A partir desse ponto, não há mais volta. Os vizinhos já são inimigos, e o enredo joga luz a um outro ponto importante; a presença feminina na cidade. Olga ganha mais destaque, e sua transformação física reflete tudo aquilo que ela guarda internamente.

De calma e resignada, ela se transforma em uma força bruta que não abaixa a cabeça para os vizinhos ou quem quer que seja. Sua presença incomoda, justamente por ela ser uma mulher — algo que não é muito visto naquela região — que não acata as ordens de nenhum homem. Seus diálogos com sua filha, Marie (Marie Colomb) também são primorosos e reafirmam sua força.

Apesar disso, não dá para dizer que As Bestas é um filme de muitas palavras. E nem precisa ser. O longa tem pouco, mas bons diálogos e fala mais através do olhar dos seus personagens do que da boca deles.

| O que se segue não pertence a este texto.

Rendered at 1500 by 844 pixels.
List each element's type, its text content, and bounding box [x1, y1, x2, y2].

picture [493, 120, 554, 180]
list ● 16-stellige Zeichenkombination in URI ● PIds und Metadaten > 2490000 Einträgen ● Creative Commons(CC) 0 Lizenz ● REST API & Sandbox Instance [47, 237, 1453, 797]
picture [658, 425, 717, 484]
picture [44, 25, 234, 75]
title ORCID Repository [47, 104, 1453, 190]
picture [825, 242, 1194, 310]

As paisagens também ajudam a contar a história, e aqui entra o excelente trabalho da direção de fotografia e arte. Sem muito esforço, eles conseguem transformar as lindas vegetações em um lugar inóspito e perigoso de viver.

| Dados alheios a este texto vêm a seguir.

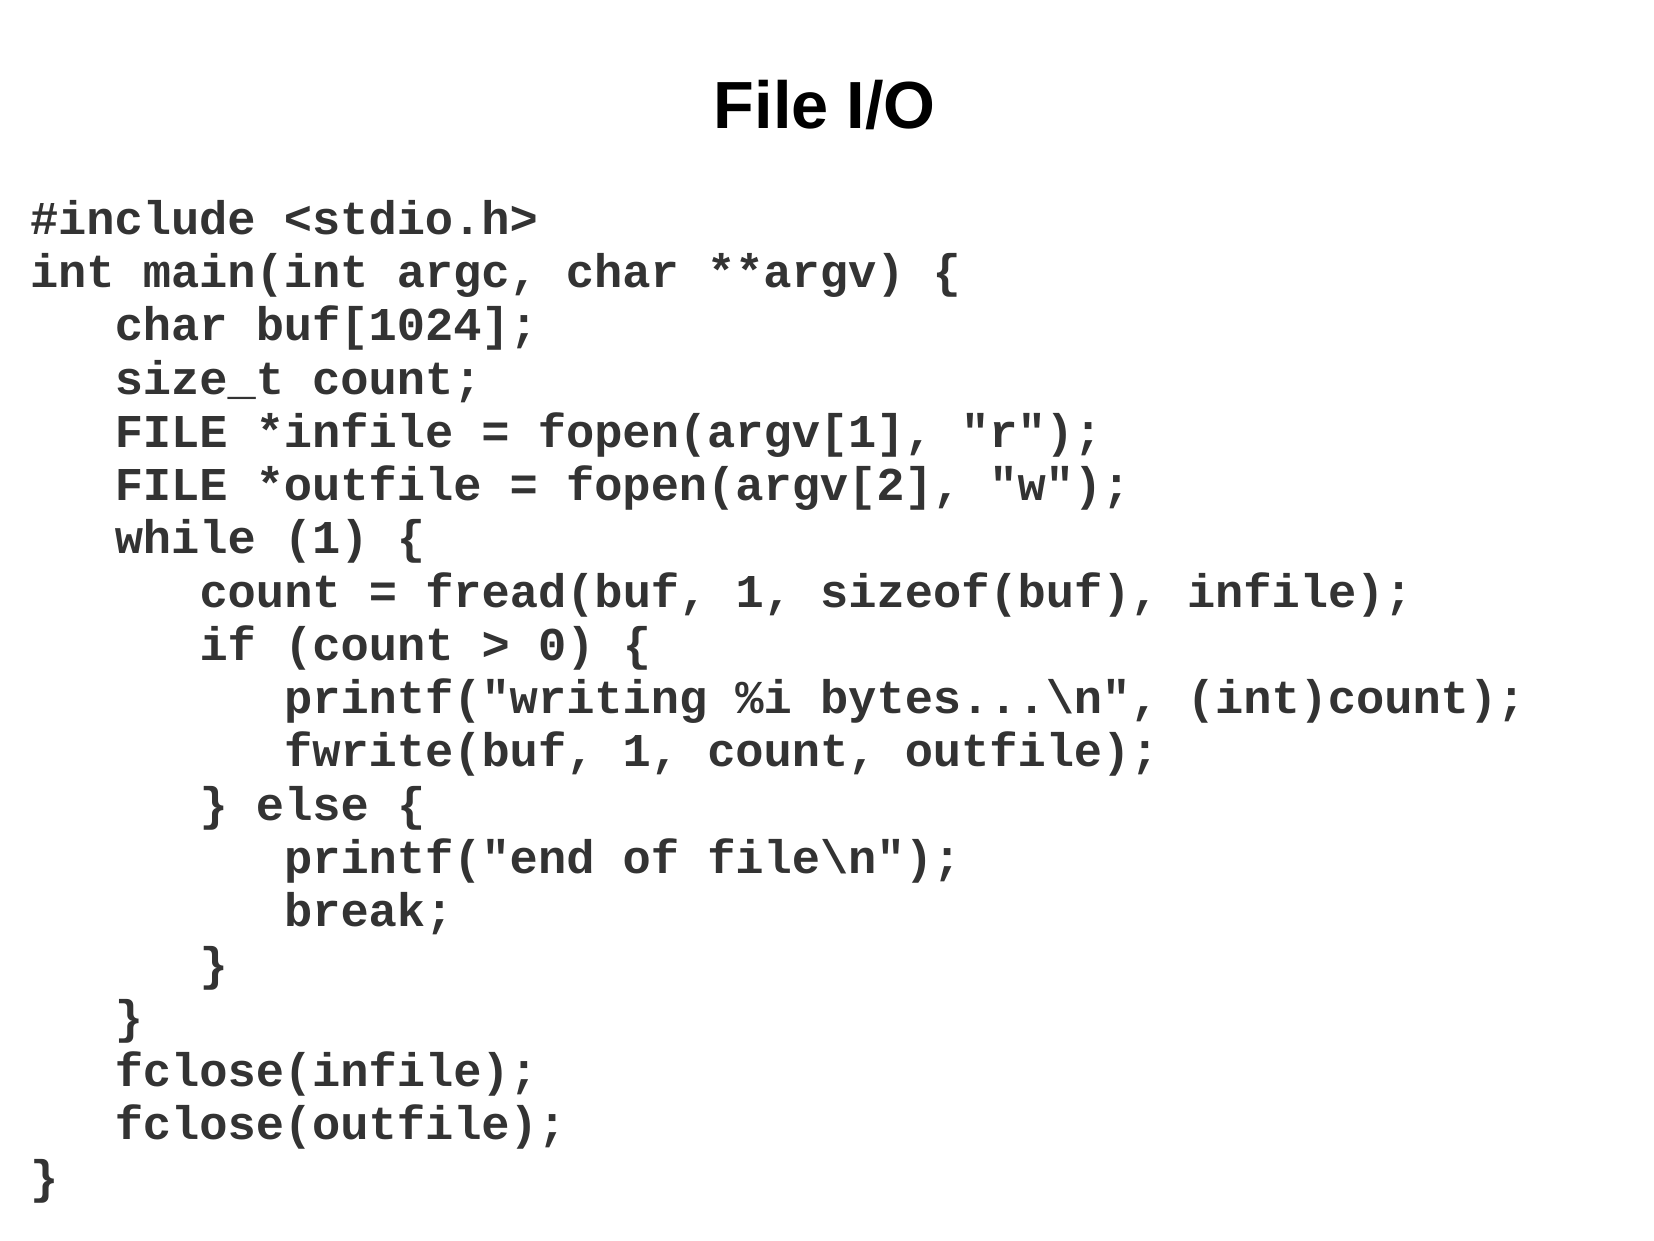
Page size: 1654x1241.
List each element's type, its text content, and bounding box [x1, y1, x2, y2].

Outro acerto foi a escalação do elenco. Além de brilharem em cena, os atores se encaixam no tamanho de seus personagens. Olga é uma mulher mediana que nunca se curva, e quando provocada exala uma força bruta que faz até com que ela pareça maior. Antoine, por sua vez, é enorme e corpulento, mas tem o coração tão macio que se apequena diante da covardia que o cerca. Essa contradição faz bem ao filme que tanto luta (e consegue) fugir do clichê.

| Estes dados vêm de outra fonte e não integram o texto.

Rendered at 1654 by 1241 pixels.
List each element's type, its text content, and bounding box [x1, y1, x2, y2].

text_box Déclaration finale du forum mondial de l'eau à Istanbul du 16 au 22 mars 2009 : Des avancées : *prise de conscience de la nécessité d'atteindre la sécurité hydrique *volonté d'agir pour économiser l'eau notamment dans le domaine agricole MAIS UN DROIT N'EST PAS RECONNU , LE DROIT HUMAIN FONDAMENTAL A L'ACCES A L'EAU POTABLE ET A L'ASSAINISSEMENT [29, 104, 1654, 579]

O equilíbrio por meio do olhar da miséria

Se a implicância parece tomar proporções descabidas, o filme atinge o equilíbrio quando mostra o que está do outro lado da moeda. Os vizinhos, vendidos como pessoas tão ignorantes e rudes, também têm uma dose de razão.

Miseráveis, eles vivem em um lugar que parece perdido no globo terrestre, e querem uma chance de mudar de vida. Quem não quer? Sem esposa, sem dinheiro e sem perspectiva de melhoras, eles enxergam na companhia eólica uma pequena chance de sair da miséria, mas precisam da assinatura de um francês que mora no local há pouco tempo e nunca enfrentou as desgraças da vida como eles.

Mudar esse ponto de vista da história, enriquece o longa que deixa de ser linear para ganhar uma bidimensionalidade que mexe com a cabeça do espectador. Afinal, quem está certo? Existe apenas um lado correto nessa história?

E é assim que As Bestas constrói um retrato brilhante da barbárie humana que é instigada pela miséria e pela intolerância ao diferente. O longa chegou aos cinemas brasileiros no dia 25 de janeiro, e certamente merece uma chance de ser assistido.

Leia a matéria no Canaltech.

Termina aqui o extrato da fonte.